KUTIPAN TEKS >>
((
SAYA mengenal Nils Bubandt saat masih duduk di bangku SMP. Orang Buli, karib menyapanya dengan “Mister”. Setiap kali berpapasan di jalan, sapaan yang terdengar selalu sama: “Mister fan manca?”—Tuan mau ke mana?
Tapi yang membuat kami kagum, terutama bagi orang Buli Asal, adalah kefasihannya berbahasa Buli. Bahkan di kalangan anak muda sekarang, tidak semua mampu berbicara sefasih Nils Bubandt.
Kefasihan itu tak hanya kemampuan bahasa, melainkan cermin dari kedalaman pergaulannya dengan orang Buli, yang kelak terwujud dalam karya etnografinya The Empty Seashell: Witchcraft and Doubt on an Indonesian Island.

Penulis: Nils Bubandt
Penerbit: Cornell University Press, 2014
Tebal: ± 320 halaman
ISBN: 978-0-8014-7945-8 (paperback)
***
Nils Bubandt, antropolog asal Denmark, menghabiskan lebih dari dua dekade meneliti kampung pesisir Buli di Halmahera Timur. Karyanya The Empty Seashell memadukan etnografi mendalam dan teori filsafat untuk membedah konsep gua—penyihir kanibal dalam kosmologi lokal—dan bagaimana fenomena ini hidup di dalam ketidakpastian, keraguan, dan ambiguitas sosial. Bubandt menolak pandangan klasik yang melihat sihir hanya sebagai “kepercayaan” atau sistem penjelasan. Buatnya, gua adalah sebuah aporia—pengalaman yang tak berujung, tak bisa diputuskan, dan terus membentuk relasi sosial, bahkan di tengah arus modernitas.
Bubandt memisahkan gua (witchcraft) dari sihir (sorcery) dalam tradisi Buli. Sihir adalah keterampilan yang bisa dipelajari, diperdagangkan, dan digunakan untuk tujuan tertentu, sering kali bersifat politik. Sebaliknya, gua adalah kualitas bawaan tubuh yang tak selalu disadari pelakunya, menyerang secara lokal, dan tidak memberi keuntungan sosial atau politik.
Masyarakat Buli hidup dalam ketidakpastian permanen: siapa saja bisa menjadi gua, bahkan tanpa mengetahuinya. Keraguan ini tak menghapus keyakinan, justru menjadi kondisi hidup yang terus diolah melalui ritual, narasi, dan strategi sosial.
Dalam analisisnya, Bubandt menggunakan konsep aporia dari Derrida untuk menunjukkan bahwa realitas gua adalah paradoks yang tak bisa diselesaikan: nyata sekaligus tak terlihat, hadir sekaligus absen.
Buku ini juga menelusuri sejarah panjang upaya masyarakat Buli untuk menghapus gua, mulai dari pengaruh misi Kristen, aturan kolonial dan negara, hingga janji modernitas. Namun, seperti hantu yang tak mau pergi, gua terus beradaptasi dalam konteks baru.
Etnografi ke Ekstraktivisme
Saya tertarik membaca Sampul buku The Empty Seashell yang menampilkan cangkang nautilus kosong di tepi pantai Teluk Buli, dengan latar Pulau Gei—yang kini telah selesai ditambang PT. Aneka Tambang dan dibiarkan menganga begitu saja.
))
BUTIR YANG DIBERIKAN >>
((
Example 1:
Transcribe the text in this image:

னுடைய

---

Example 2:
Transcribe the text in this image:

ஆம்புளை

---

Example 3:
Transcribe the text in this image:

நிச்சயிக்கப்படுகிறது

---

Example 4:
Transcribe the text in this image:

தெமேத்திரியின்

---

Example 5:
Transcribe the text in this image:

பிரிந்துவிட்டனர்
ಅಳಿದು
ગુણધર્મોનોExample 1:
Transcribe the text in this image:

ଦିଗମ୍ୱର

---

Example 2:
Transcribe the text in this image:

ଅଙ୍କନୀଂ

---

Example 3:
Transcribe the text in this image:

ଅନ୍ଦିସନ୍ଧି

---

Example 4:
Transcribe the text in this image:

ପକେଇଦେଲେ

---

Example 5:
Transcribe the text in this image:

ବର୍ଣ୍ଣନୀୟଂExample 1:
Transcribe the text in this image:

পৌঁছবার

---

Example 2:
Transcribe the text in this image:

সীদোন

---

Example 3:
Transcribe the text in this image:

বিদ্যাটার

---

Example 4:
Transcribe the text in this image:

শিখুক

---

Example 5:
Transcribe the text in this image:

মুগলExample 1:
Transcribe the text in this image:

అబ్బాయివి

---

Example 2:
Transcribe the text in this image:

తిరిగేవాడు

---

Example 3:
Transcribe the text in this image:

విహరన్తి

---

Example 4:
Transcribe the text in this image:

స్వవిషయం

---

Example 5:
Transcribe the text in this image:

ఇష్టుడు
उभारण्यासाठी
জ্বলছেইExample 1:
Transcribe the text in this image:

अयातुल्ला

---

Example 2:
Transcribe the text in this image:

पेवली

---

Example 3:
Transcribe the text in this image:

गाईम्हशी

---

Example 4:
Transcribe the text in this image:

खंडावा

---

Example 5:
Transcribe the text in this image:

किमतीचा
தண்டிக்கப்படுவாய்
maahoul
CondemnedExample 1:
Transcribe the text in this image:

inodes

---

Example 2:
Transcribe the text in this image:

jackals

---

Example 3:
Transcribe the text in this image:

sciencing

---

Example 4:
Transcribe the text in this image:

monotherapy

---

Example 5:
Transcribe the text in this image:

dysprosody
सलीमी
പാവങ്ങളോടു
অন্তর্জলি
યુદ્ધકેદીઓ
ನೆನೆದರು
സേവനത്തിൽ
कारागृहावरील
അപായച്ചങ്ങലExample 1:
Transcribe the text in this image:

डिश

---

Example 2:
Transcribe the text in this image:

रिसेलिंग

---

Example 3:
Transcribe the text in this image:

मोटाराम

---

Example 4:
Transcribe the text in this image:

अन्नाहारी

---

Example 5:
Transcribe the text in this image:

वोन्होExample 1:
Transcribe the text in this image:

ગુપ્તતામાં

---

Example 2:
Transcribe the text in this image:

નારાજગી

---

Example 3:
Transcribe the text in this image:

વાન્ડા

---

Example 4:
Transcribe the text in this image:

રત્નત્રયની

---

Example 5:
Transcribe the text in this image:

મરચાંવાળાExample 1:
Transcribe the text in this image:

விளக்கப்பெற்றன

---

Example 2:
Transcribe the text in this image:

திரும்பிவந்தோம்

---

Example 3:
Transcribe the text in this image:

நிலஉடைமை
))
Salin ulang bagian ulasan buku di atas, mulai dari "Tapi yang membuat" dan berlanjut hingga "ISBN: 978-0-8014-7945-8 (paperback)", tanpa mengubah satu karakter pun.

KELUARAN LENGKAP >>
Tapi yang membuat kami kagum, terutama bagi orang Buli Asal, adalah kefasihannya berbahasa Buli. Bahkan di kalangan anak muda sekarang, tidak semua mampu berbicara sefasih Nils Bubandt.
Kefasihan itu tak hanya kemampuan bahasa, melainkan cermin dari kedalaman pergaulannya dengan orang Buli, yang kelak terwujud dalam karya etnografinya The Empty Seashell: Witchcraft and Doubt on an Indonesian Island.

Penulis: Nils Bubandt
Penerbit: Cornell University Press, 2014
Tebal: ± 320 halaman
ISBN: 978-0-8014-7945-8 (paperback)